Scholars such as Cairney and Wade (2002) and Mirowsky (1996), used evolutionary theory to explain gender differences in depression. The theory indicated that being male is inversely related to the feelings of sadness and depression, females on the other hand are more prone to depression and sadness.

There are gender differences in education attainment between males and females especially in sub-Saharan Africa where parents in traditional societies tend to favour sending boys to school rather than girls (Dube, 2015). Studies have however found that education is positively associated with better mental health status in most countries studied (Niemeyer, Bieda,

26 Michalak, Schneider, & Margraf, 2019; von dem Knesebeck, Pattyn, & Bracke, 2011). A study by von dem Knesebeck et al. (2011) covering 22 European countries concerning education and depressive symptoms found that individuals with lower education have higher risk of experiencing symptoms of depression. In another study, Crespo, López-Noval, and Mira (2013) showed that an extra year of education decreases the probability of depression by 6.5 percentage points. These findings highlight the importance of education in tackling issues of mental health challenges. There is therefore the need to develop interventions targeting migrant workers. These interventions are needed to target the risk factors of migration including economic hardships, physical harm, poor living conditions, social isolation, and poor living conditions (WHO, 2018). Despite the existence of risk factors associated with internal migration, the review of academic literature showed that most interventions have targeted asylum seekers and refugees (Craig, 2015; Giacco & Priebe, 2018; Meffert et al., 2014;

Rahman et al., 2016; Stenmark, Catani, Neuner, Elbert, & Holen, 2013; Weinstein, Khabbaz,

& Legate, 2016). Most of these interventions have focused on education, vocational training reducing social isolation with the aim of promoting social integration and better mental health outcomes.

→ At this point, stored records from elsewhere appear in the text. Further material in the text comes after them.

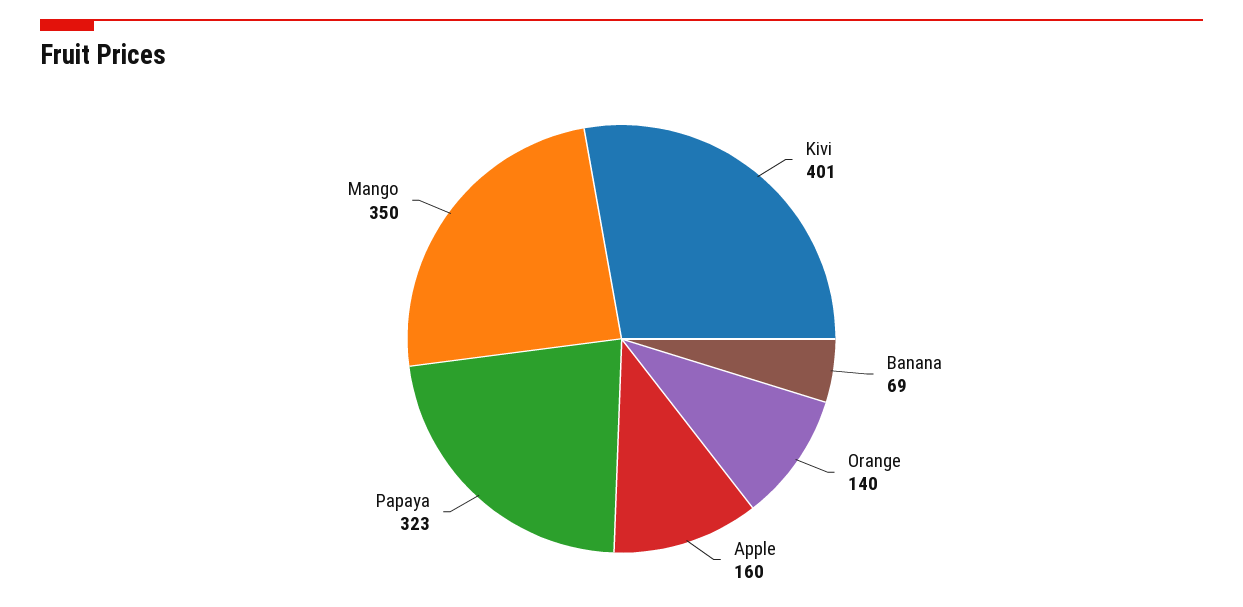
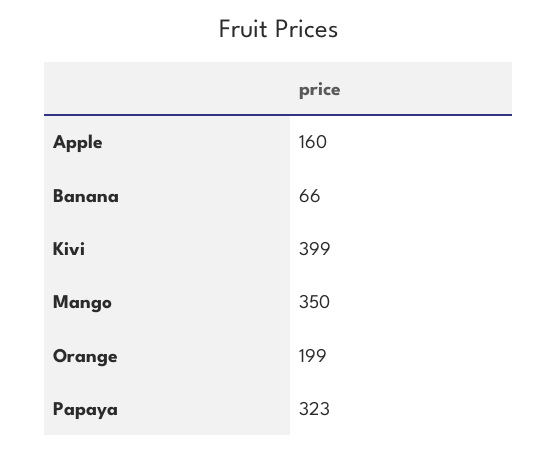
  {
-   "Kivi": 401,
+   "Kivi": 399,
-   "Banana": 69,
+   "Banana": 66,
-   "Orange": 140,
+   "Orange": 199,
    "Apple": 160,
    "Papaya": 323,
    "Mango": 350
  }

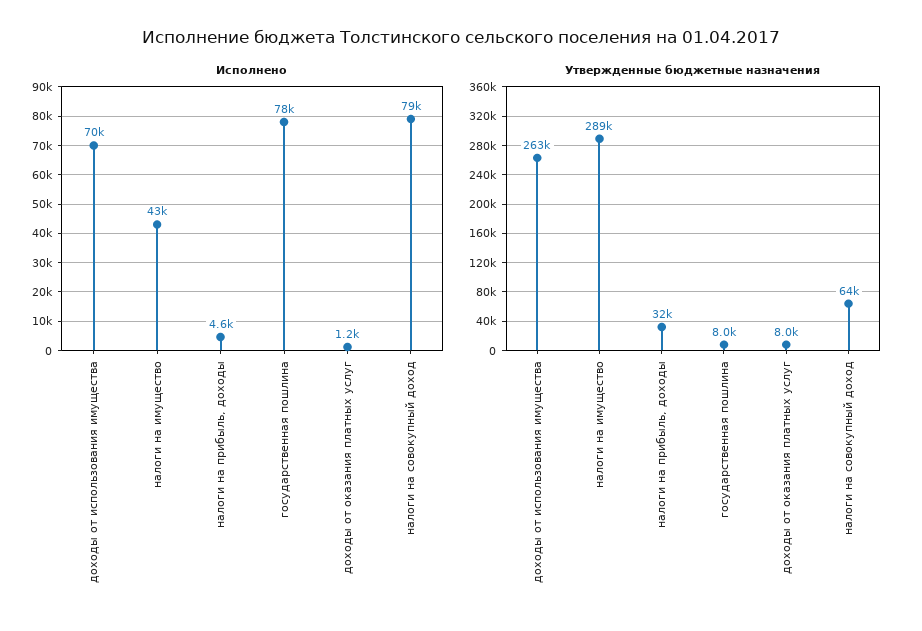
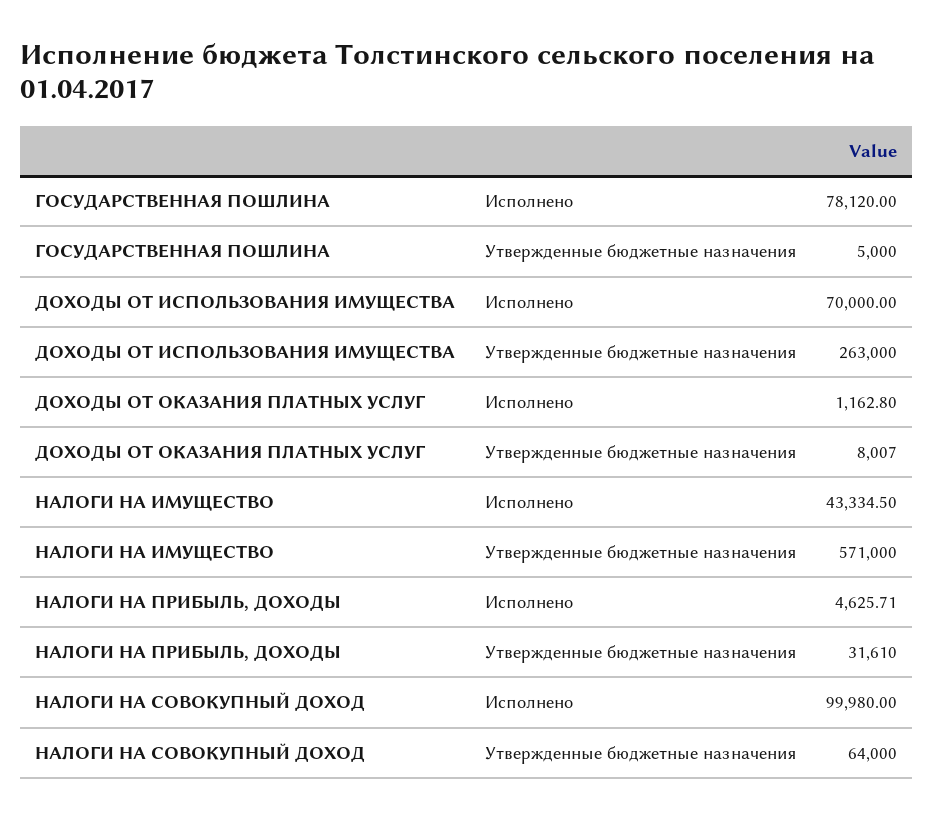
  {
    "Исполнено": {
      "доходы от использования имущества": 70000,
      "налоги на имущество": 43334.5,
      "налоги на прибыль, доходы": 4625.71,
      "государственная пошлина": 78120,
      "доходы от оказания платных услуг": 1162.8,
-     "налоги на совокупный доход": 79000
+     "налоги на совокупный доход": 99980
    },
    "Утвержденные бюджетные назначения": {
      "доходы от использования имущества": 263000,
-     "налоги на имущество": 289000,
+     "налоги на имущество": 571000,
      "налоги на прибыль, доходы": 31610,
-     "государственная пошлина": 8000,
+     "государственная пошлина": 5000,
      "доходы от оказания платных услуг": 8007,
      "налоги на совокупный доход": 64000
    }
  }

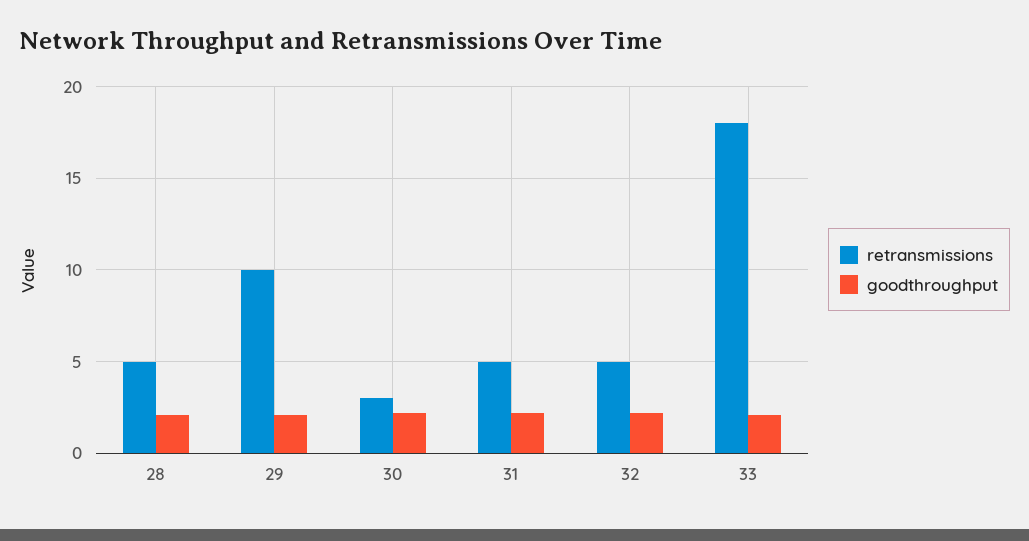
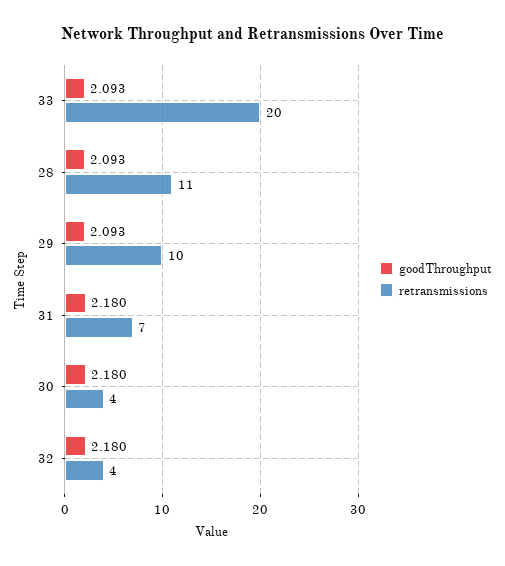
  {
    "retransmissions": {
-     "28": 5,
+     "28": 11,
      "29": 10,
-     "30": 3,
+     "30": 4,
-     "31": 5,
+     "31": 7,
-     "32": 5,
+     "32": 4,
-     "33": 18
+     "33": 20
    },
    "goodthroughput": {
      "28": 2.093,
      "29": 2.093,
      "30": 2.18,
      "31": 2.18,
      "32": 2.18,
      "33": 2.093
    }
  }

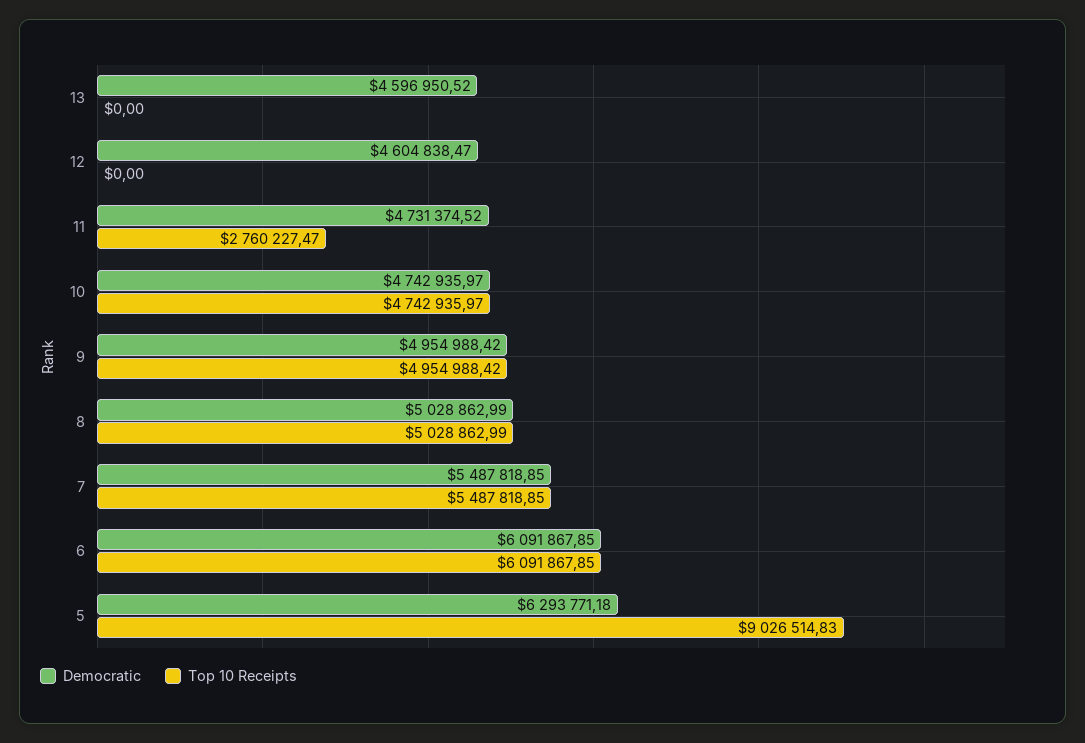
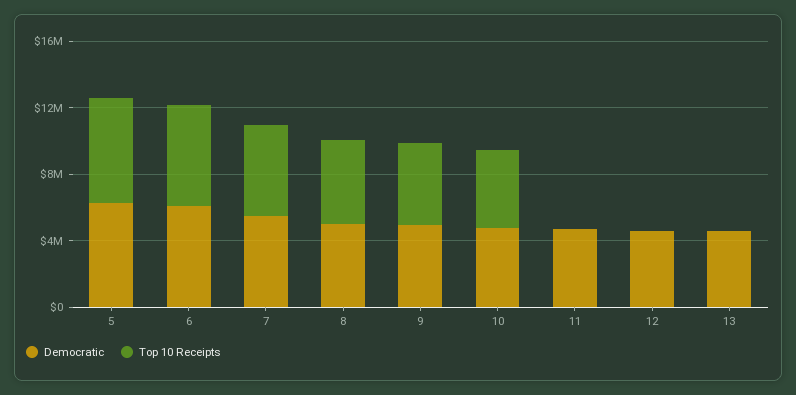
  {
    "Democratic": {
      "13": 4596950.52,
      "12": 4604838.47,
      "11": 4731374.52,
      "10": 4742935.97,
      "9": 4954988.42,
      "8": 5028862.99,
      "7": 5487818.85,
      "6": 6091867.85,
      "5": 6293771.18
    },
    "Top 10 Receipts": {
      "13": 0,
      "12": 0,
-     "11": 2760227.47,
+     "11": 0,
      "10": 4742935.97,
      "9": 4954988.42,
      "8": 5028862.99,
      "7": 5487818.85,
      "6": 6091867.85,
-     "5": 9026514.83
+     "5": 6000000
    }
  }

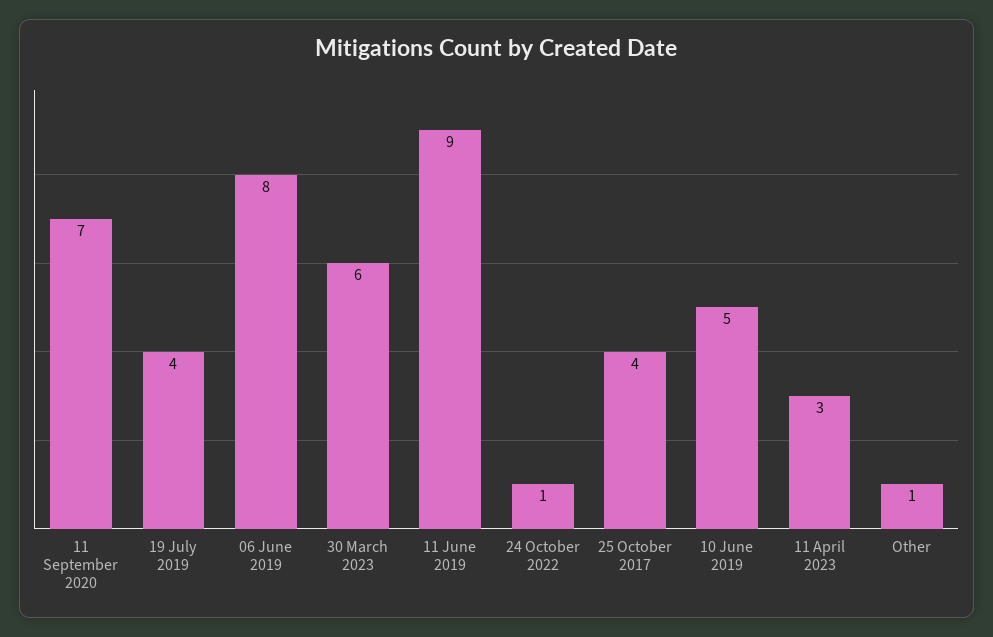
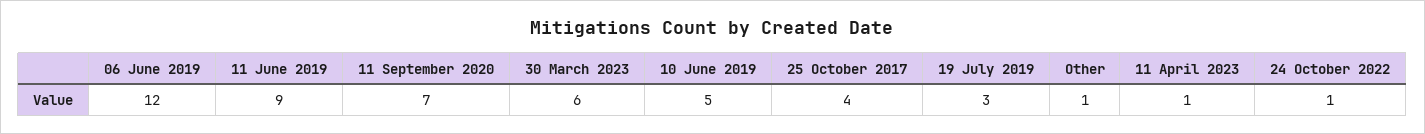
  {
    "11 September 2020": 7,
-   "19 July 2019": 4,
+   "19 July 2019": 3,
-   "06 June 2019": 8,
+   "06 June 2019": 12,
    "30 March 2023": 6,
    "11 June 2019": 9,
    "24 October 2022": 1,
    "25 October 2017": 4,
    "10 June 2019": 5,
-   "11 April 2023": 3,
+   "11 April 2023": 1,
    "Other": 1
  }

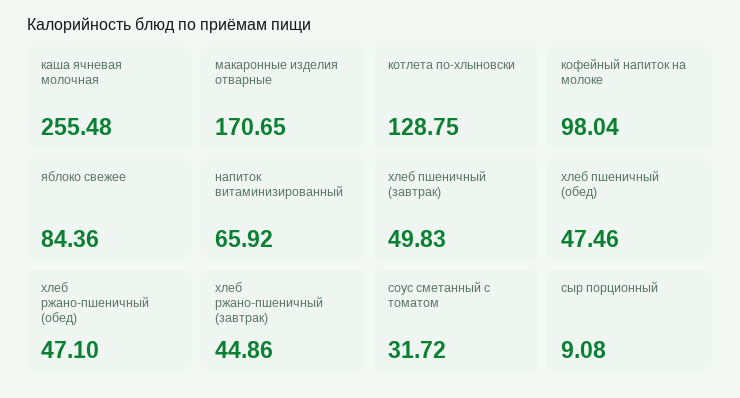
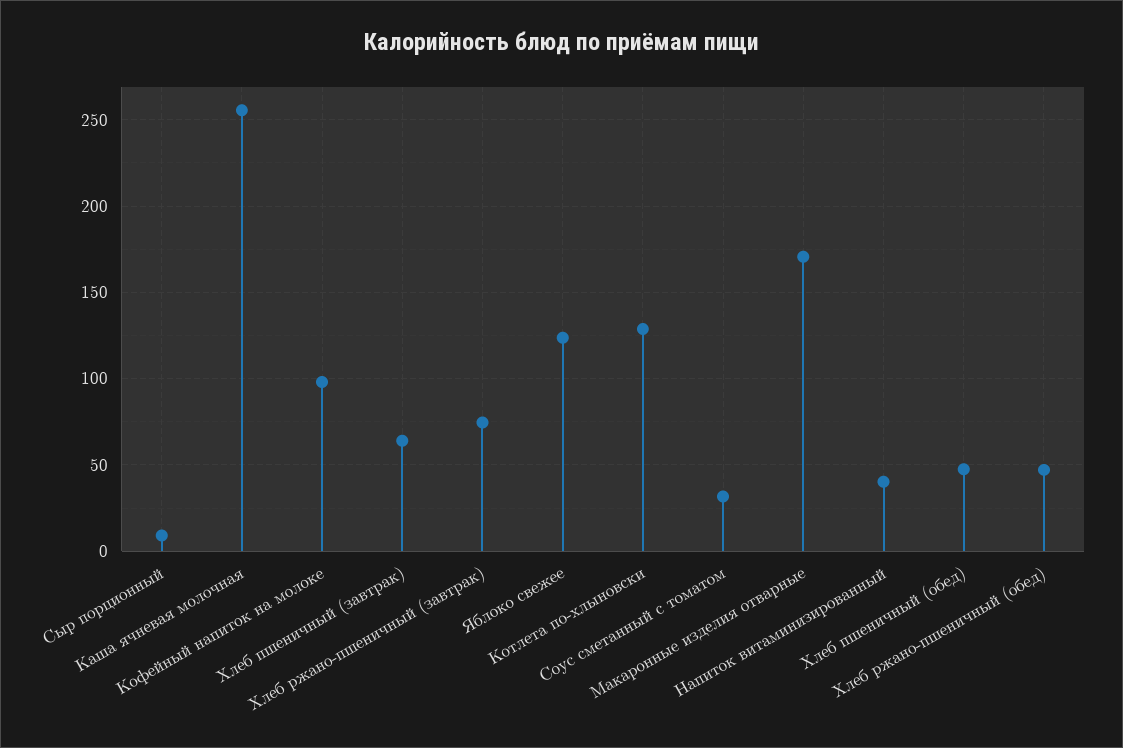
  {
    "каша ячневая молочная": 255.48,
    "макаронные изделия отварные": 170.65,
    "котлета по-хлыновски": 128.75,
    "кофейный напиток на молоке": 98.04,
-   "яблоко свежее": 84.36,
+   "яблоко свежее": 125,
-   "напиток витаминизированный": 65.92,
+   "напиток витаминизированный": 40,
-   "хлеб пшеничный (завтрак)": 49.83,
+   "хлеб пшеничный (завтрак)": 65,
    "хлеб пшеничный (обед)": 47.46,
    "хлеб ржано-пшеничный (обед)": 47.1,
-   "хлеб ржано-пшеничный (завтрак)": 44.86,
+   "хлеб ржано-пшеничный (завтрак)": 75,
    "соус сметанный с томатом": 31.72,
    "сыр порционный": 9.08
  }

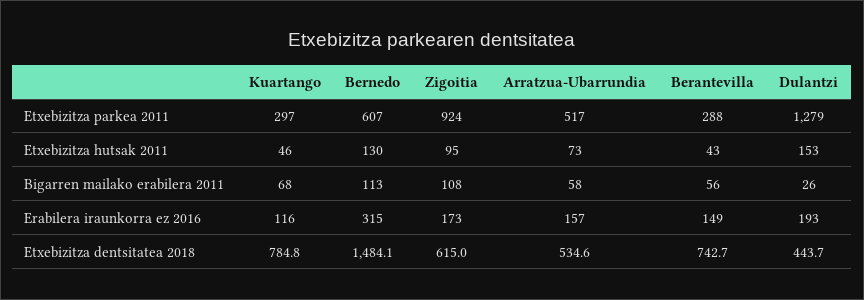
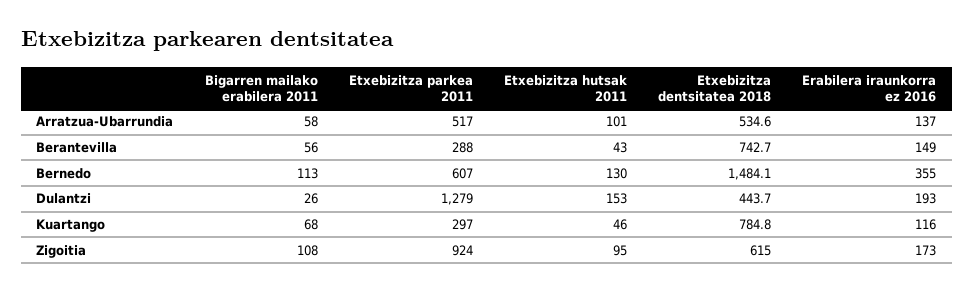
  {
    "Kuartango": {
      "Etxebizitza parkea 2011": 297,
      "Etxebizitza hutsak 2011": 46,
      "Bigarren mailako erabilera 2011": 68,
      "Erabilera iraunkorra ez 2016": 116,
      "Etxebizitza dentsitatea 2018": 784.8
    },
    "Bernedo": {
      "Etxebizitza parkea 2011": 607,
      "Etxebizitza hutsak 2011": 130,
      "Bigarren mailako erabilera 2011": 113,
-     "Erabilera iraunkorra ez 2016": 315,
+     "Erabilera iraunkorra ez 2016": 355,
      "Etxebizitza dentsitatea 2018": 1484.1
    },
    "Zigoitia": {
      "Etxebizitza parkea 2011": 924,
      "Etxebizitza hutsak 2011": 95,
      "Bigarren mailako erabilera 2011": 108,
      "Erabilera iraunkorra ez 2016": 173,
      "Etxebizitza dentsitatea 2018": 615
    },
    "Arratzua-Ubarrundia": {
      "Etxebizitza parkea 2011": 517,
-     "Etxebizitza hutsak 2011": 73,
+     "Etxebizitza hutsak 2011": 101,
      "Bigarren mailako erabilera 2011": 58,
-     "Erabilera iraunkorra ez 2016": 157,
+     "Erabilera iraunkorra ez 2016": 137,
      "Etxebizitza dentsitatea 2018": 534.6
    },
    "Berantevilla": {
      "Etxebizitza parkea 2011": 288,
      "Etxebizitza hutsak 2011": 43,
      "Bigarren mailako erabilera 2011": 56,
      "Erabilera iraunkorra ez 2016": 149,
      "Etxebizitza dentsitatea 2018": 742.7
    },
    "Dulantzi": {
      "Etxebizitza parkea 2011": 1279,
      "Etxebizitza hutsak 2011": 153,
      "Bigarren mailako erabilera 2011": 26,
      "Erabilera iraunkorra ez 2016": 193,
      "Etxebizitza dentsitatea 2018": 443.7
    }
  }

In Ghana, there has not been any known comprehensive intervention programme that targets the psychosocial needs of vulnerable groups in society such as the Kayayei. Due to this, some organisations such as the IOM in 2016 provided 200 solar lanterns to the Kayayei association to help protect them against gender-based violence, sexual harm, theft, exploitation, and abuse (IOM, 2016). Furthermore, to make health care accessible to the Kayayei, the Pamela Bridgewater Project, a non-governmental organisation that supports Kayayei and their children, in collaboration with the National Health Insurance Scheme (NHIS), enrolled 200 Kayayei in Accra (Daily Graphic, 2016). These interventions are, however, not sustainable in addressing the physical and mental health challenges of the Kayayei. There is, therefore, the urgent need to develop a compressive intervention programme targeting the needs of Kayayei and other vulnerable groups holistically, particularly the physical and mental health issues.